What the task requires: For each of the rows below, write out its lines word for word, without changing anything.

++++ Records shown

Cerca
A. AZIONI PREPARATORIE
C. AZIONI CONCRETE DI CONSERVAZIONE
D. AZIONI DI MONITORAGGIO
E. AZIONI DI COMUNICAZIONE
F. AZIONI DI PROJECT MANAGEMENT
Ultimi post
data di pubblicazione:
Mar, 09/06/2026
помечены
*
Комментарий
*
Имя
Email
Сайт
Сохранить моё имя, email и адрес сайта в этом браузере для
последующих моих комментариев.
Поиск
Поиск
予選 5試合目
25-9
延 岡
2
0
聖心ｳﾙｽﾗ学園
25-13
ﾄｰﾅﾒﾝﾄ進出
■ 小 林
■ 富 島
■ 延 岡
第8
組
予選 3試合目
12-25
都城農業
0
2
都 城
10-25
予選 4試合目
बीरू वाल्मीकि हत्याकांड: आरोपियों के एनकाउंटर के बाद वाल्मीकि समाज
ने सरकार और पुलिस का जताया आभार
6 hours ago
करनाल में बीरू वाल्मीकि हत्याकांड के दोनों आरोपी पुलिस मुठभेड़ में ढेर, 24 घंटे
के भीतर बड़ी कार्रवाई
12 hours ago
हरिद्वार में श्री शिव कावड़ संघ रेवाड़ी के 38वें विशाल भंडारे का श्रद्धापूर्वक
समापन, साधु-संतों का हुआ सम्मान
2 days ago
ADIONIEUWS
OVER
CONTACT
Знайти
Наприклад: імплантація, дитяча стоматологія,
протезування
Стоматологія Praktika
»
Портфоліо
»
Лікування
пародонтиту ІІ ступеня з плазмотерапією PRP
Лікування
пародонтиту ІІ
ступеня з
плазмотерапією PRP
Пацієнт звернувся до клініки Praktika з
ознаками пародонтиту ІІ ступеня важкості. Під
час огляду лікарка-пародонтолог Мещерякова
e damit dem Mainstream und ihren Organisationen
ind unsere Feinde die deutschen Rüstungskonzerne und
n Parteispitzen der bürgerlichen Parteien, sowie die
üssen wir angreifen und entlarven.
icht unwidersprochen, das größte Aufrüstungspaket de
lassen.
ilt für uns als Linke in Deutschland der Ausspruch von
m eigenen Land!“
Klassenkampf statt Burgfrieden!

++++++++

Written reply:
Cerca
A. AZIONI PREPARATORIE
C. AZIONI CONCRETE DI CONSERVAZIONE
D. AZIONI DI MONITORAGGIO
E. AZIONI DI COMUNICAZIONE
F. AZIONI DI PROJECT MANAGEMENT
Ultimi post
data di pubblicazione:
Mar, 09/06/2026
помечены
*
Комментарий
*
Имя
Email
Сайт
Сохранить моё имя, email и адрес сайта в этом браузере для
последующих моих комментариев.
Поиск
Поиск
予選 5試合目
25-9
延 岡
2
0
聖心ｳﾙｽﾗ学園
25-13
ﾄｰﾅﾒﾝﾄ進出
■ 小 林
■ 富 島
■ 延 岡
第8
組
予選 3試合目
12-25
都城農業
0
2
都 城
10-25
予選 4試合目
बीरू वाल्मीकि हत्याकांड: आरोपियों के एनकाउंटर के बाद वाल्मीकि समाज
ने सरकार और पुलिस का जताया आभार
6 hours ago
करनाल में बीरू वाल्मीकि हत्याकांड के दोनों आरोपी पुलिस मुठभेड़ में ढेर, 24 घंटे
के भीतर बड़ी कार्रवाई
12 hours ago
हरिद्वार में श्री शिव कावड़ संघ रेवाड़ी के 38वें विशाल भंडारे का श्रद्धापूर्वक
समापन, साधु-संतों का हुआ सम्मान
2 days ago
ADIONIEUWS
OVER
CONTACT
Знайти
Наприклад: імплантація, дитяча стоматологія,
протезування
Стоматологія Praktika
»
Портфоліо
»
Лікування
пародонтиту ІІ ступеня з плазмотерапією PRP
Лікування
пародонтиту ІІ
ступеня з
плазмотерапією PRP
Пацієнт звернувся до клініки Praktika з
ознаками пародонтиту ІІ ступеня важкості. Під
час огляду лікарка-пародонтолог Мещерякова
e damit dem Mainstream und ihren Organisationen
ind unsere Feinde die deutschen Rüstungskonzerne und
n Parteispitzen der bürgerlichen Parteien, sowie die
üssen wir angreifen und entlarven.
icht unwidersprochen, das größte Aufrüstungspaket de
lassen.
ilt für uns als Linke in Deutschland der Ausspruch von
m eigenen Land!“
Klassenkampf statt Burgfrieden!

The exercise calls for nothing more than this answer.